**HOW TO COMPLETE THIS TASK**
Produce an exact transcription of the data, with the images left out.

**RECORDED DATA**
____________________
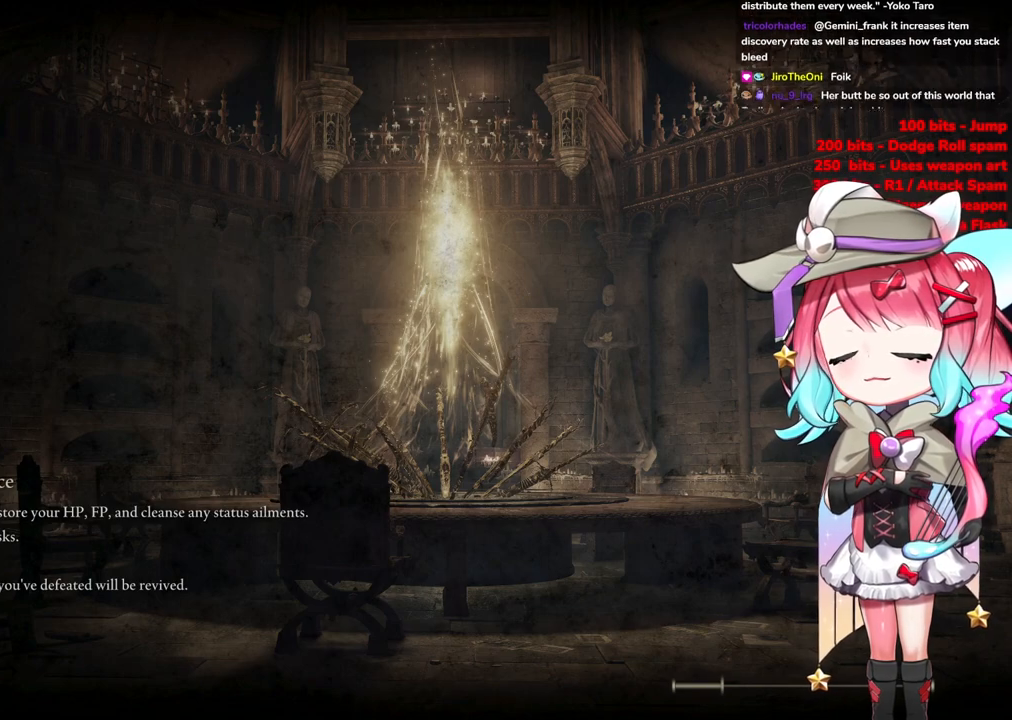
{"buttons": [], "left_stick": "up", "right_stick": "center", "events": []}
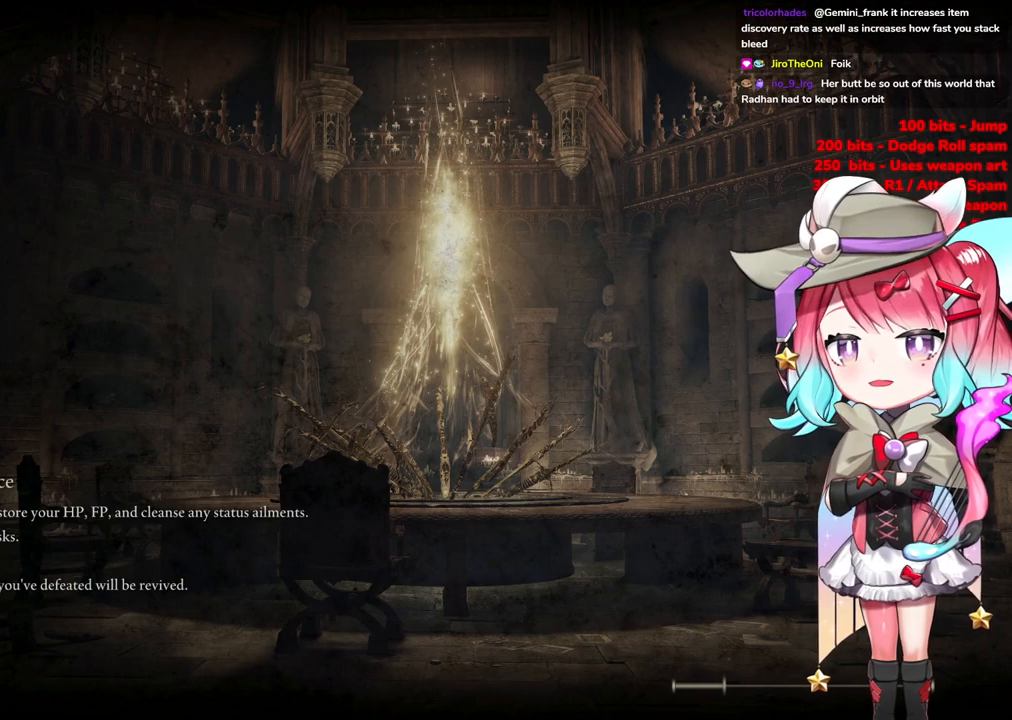
{"buttons": [], "left_stick": "up", "right_stick": "center", "events": []}
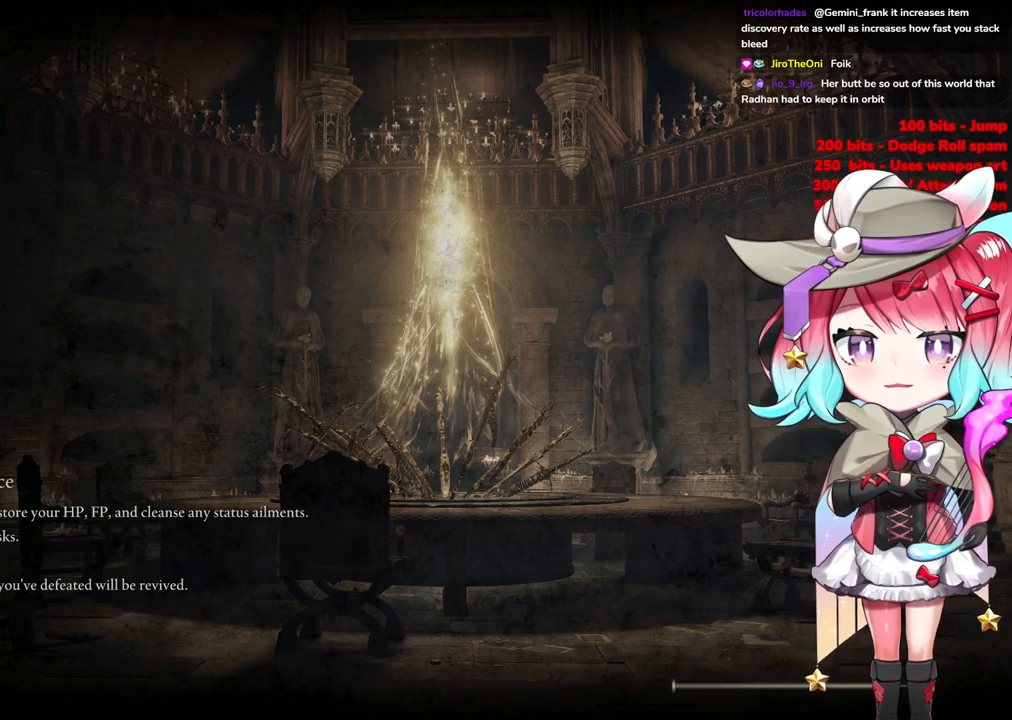
{"buttons": ["CIRCLE"], "left_stick": "up", "right_stick": "center", "events": [[234, "CIRCLE", "down"]]}
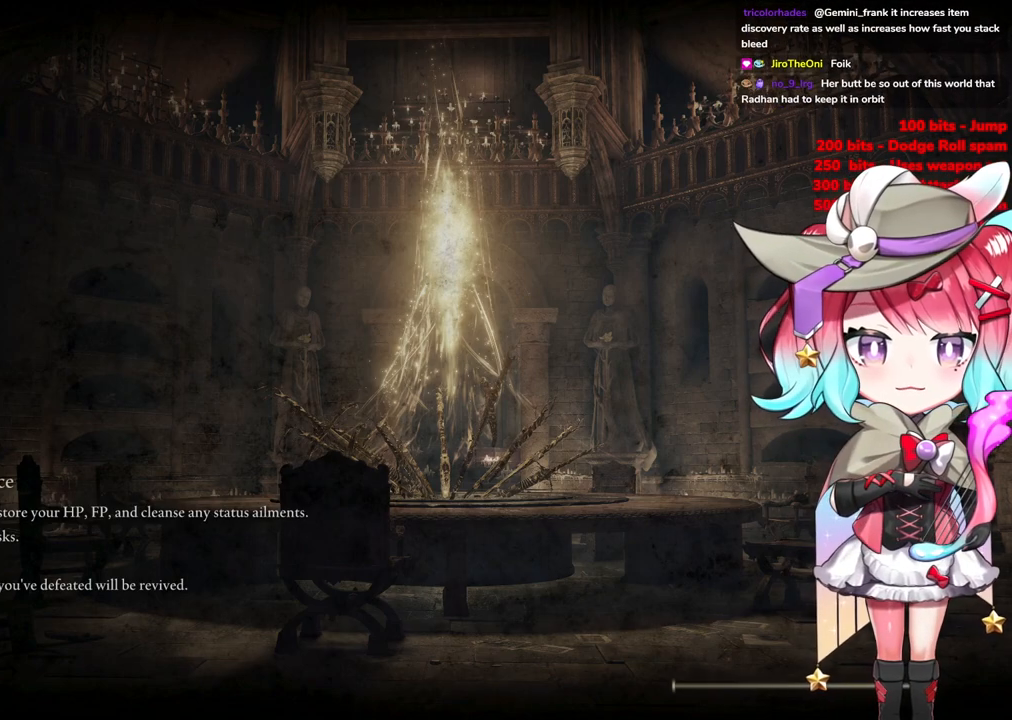
{"buttons": [], "left_stick": "up", "right_stick": "center", "events": [[84, "CIRCLE", "up"]]}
____________________
**SOLUTION BELOW**
{"buttons": [], "left_stick": "up", "right_stick": "center", "events": []}
{"buttons": [], "left_stick": "up", "right_stick": "center", "events": []}
{"buttons": ["CIRCLE"], "left_stick": "up", "right_stick": "center", "events": [[234, "CIRCLE", "down"]]}
{"buttons": [], "left_stick": "up", "right_stick": "center", "events": [[84, "CIRCLE", "up"]]}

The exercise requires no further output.